Jubilee and the National Question

By Ravi Dev

I have always had mixed emotions when thinking about our “independence”.  I am old enough to have experienced first-hand the violent wrenching apart of our peoples that preceded this supposedly blessed state and left it in quotation marks for me ever since.

I was in short-pants as the police fired tear gas to clear “peaceful protesters” squatting on my primary schools steps at Uitvlugt during the 80-day strike of 1962. It was an open secret, known even by schoolboys, that the British and the US wanted the PPP out and that the independence that was to come to Trinidad that year should have then been ours also.

By 1963 we had three schools in the three sections of my village as the madness continued – mainly in Georgetown. But I remember collecting paper “axes” at a UF Rally as they excoriated the “communist PPP” and demanded citizens “axe the tax”.

Then, of course, there was the denouement of 1964, as Cheddi (as even schoolboys referred to him) made one last-ditch, eventually futile, attempt to reverse a history written (and funded) by “the best and brightest” of the West. 1964 saw ethnic cleansing in our country even before the term was invented.

Even then, I had my doubts “independence” could deliver us to the promised land of economic development and political equality, which the politicians had promised could be ours once the “white man” was gone. It didn’t strike me as likely, given the deepening divisions I witnessed all around me every day in every activity – whether in school or in the wider world.

Everything was defined as “us” and “them”. I found the announced “national” motto, “One People, One Nation, One Destiny” rather ironic – even as an aspiration, given the continuation of opportunistic ethnically centred politics.

The rigging of the 1968 elections deepened my scepticism. We were attempting to achieve an end-state in Guyana that our model – Britain, Europe and the US had achieved only after undergoing, sequentially over many centuries, three massive macro-societal revolutions – centred on national identity, political participation and economic distribution.

That we had inherited a state and not a nation was supposed to be solved by a “motto”. England and the other European states had honed a “national” outlook in their peoples after centuries of often brutal persecutions, inquisitions and pogroms that suppressed expressions of differences.

These methods were rightfully rejected by the time of our independence and it ought not to surprise many that the lack of a ‘national” will has proven to be our Achilles heel in our quest for “development”. What has been surprising is the stubborn refusal by our elites, even in the present when it has been demonstrated even in our putative models that suppressed identities cannot be obliterated and must be given expression.

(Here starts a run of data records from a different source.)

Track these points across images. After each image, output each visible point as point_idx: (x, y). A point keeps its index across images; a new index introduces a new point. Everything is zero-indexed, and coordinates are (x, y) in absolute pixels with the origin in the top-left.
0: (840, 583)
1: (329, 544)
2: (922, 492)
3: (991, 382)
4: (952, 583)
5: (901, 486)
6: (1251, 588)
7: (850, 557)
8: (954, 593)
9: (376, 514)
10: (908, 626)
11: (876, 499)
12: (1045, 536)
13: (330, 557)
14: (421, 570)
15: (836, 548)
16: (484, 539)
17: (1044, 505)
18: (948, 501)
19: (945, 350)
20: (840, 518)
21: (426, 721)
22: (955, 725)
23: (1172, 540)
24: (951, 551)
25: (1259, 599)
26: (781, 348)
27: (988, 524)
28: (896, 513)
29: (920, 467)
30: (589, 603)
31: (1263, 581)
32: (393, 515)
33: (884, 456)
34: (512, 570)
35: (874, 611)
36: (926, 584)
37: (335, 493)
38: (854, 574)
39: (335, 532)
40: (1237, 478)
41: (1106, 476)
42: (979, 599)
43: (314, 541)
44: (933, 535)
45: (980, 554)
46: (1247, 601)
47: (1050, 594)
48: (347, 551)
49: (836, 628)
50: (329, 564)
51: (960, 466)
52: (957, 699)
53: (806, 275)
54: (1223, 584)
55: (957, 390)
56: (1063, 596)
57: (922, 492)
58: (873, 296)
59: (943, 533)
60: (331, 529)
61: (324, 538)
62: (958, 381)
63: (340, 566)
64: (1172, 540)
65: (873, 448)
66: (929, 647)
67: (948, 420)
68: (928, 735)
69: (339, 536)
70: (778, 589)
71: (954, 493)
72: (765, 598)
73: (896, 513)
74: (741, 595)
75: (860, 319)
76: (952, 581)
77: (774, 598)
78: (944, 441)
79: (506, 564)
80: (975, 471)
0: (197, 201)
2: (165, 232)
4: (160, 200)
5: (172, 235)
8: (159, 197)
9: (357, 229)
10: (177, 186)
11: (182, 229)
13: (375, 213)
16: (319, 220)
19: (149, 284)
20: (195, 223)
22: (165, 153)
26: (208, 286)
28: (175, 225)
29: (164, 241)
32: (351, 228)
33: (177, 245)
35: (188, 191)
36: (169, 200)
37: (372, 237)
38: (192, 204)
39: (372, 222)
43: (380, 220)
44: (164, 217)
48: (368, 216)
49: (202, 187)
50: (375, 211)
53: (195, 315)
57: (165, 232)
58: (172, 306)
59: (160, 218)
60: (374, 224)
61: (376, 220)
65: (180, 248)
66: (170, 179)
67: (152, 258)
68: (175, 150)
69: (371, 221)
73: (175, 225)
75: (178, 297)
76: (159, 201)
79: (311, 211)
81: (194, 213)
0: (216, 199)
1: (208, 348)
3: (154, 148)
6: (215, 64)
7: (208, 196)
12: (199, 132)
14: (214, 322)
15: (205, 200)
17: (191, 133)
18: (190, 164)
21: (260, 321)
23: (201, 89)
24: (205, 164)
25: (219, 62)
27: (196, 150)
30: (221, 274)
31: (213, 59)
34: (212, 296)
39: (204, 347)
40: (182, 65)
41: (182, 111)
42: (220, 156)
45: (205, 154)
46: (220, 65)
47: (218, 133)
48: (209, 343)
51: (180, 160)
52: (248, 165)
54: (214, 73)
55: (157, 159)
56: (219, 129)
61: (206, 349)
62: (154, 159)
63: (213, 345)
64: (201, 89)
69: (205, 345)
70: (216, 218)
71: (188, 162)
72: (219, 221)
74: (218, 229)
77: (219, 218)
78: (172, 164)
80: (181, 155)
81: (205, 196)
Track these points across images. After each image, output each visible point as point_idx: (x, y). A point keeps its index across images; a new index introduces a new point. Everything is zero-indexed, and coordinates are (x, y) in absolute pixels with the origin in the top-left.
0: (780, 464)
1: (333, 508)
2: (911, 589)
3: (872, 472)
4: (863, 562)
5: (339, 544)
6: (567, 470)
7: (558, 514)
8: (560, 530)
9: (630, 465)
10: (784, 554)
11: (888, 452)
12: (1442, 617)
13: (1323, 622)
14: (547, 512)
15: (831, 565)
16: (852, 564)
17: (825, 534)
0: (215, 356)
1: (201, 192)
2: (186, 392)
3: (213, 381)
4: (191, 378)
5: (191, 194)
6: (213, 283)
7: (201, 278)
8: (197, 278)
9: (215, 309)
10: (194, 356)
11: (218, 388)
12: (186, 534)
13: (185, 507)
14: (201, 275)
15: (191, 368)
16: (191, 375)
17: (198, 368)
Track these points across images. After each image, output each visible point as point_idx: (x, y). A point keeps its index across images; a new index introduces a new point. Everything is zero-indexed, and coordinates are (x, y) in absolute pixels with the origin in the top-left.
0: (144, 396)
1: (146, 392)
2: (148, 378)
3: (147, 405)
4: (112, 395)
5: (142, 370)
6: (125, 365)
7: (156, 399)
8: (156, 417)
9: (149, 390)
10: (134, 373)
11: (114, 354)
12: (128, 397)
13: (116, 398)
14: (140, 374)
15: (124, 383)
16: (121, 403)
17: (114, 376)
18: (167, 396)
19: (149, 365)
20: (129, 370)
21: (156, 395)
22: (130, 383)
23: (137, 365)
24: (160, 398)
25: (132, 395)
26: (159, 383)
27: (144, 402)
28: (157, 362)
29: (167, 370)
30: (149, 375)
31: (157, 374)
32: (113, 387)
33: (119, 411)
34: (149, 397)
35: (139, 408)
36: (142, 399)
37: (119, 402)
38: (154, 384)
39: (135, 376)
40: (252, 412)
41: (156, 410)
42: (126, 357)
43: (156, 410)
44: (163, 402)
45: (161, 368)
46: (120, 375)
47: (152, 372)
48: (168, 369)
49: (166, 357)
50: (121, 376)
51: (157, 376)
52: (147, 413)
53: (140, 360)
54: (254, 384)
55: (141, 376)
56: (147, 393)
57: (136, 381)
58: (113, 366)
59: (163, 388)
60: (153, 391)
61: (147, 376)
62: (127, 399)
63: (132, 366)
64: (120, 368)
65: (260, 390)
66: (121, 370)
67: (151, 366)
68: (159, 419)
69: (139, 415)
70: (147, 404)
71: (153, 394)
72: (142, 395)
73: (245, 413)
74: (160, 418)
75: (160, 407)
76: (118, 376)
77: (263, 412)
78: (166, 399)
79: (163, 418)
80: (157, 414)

Our politicians, steeped in Marxist-Leninist lore, defined us as Homo economicus and concentrated on “economic” development as if that could be disjunctured from the need for identity and group worth. The strand of thought that suggested that “man does not live by bread alone” was derided as “backward. Eusi Kwayana became a voice in the wilderness, when he raised concerns about race and identity.

What has also been surprising is that politicians expect us to act as ‘one people’ when in their mobilisation initiatives, they plunge into activities that exacerbate the divide and even spill over into open hostilities.

How were we expected to pull together post-independence after the ethnically directed violence and ethnic cleansing of the early sixties, rigged elections after 1968, ethnically directed “kick-down-the-door bandits” after the seventies?

And in the last decade how can we have “social cohesion” after ethnically directed violence by criminals and state-backed private contractors created killing fields on the East Coast Demerara.

We have called for a truth and reconciliation commission since 1998. Maybe in the year of our Independence Jubilee, the time has come?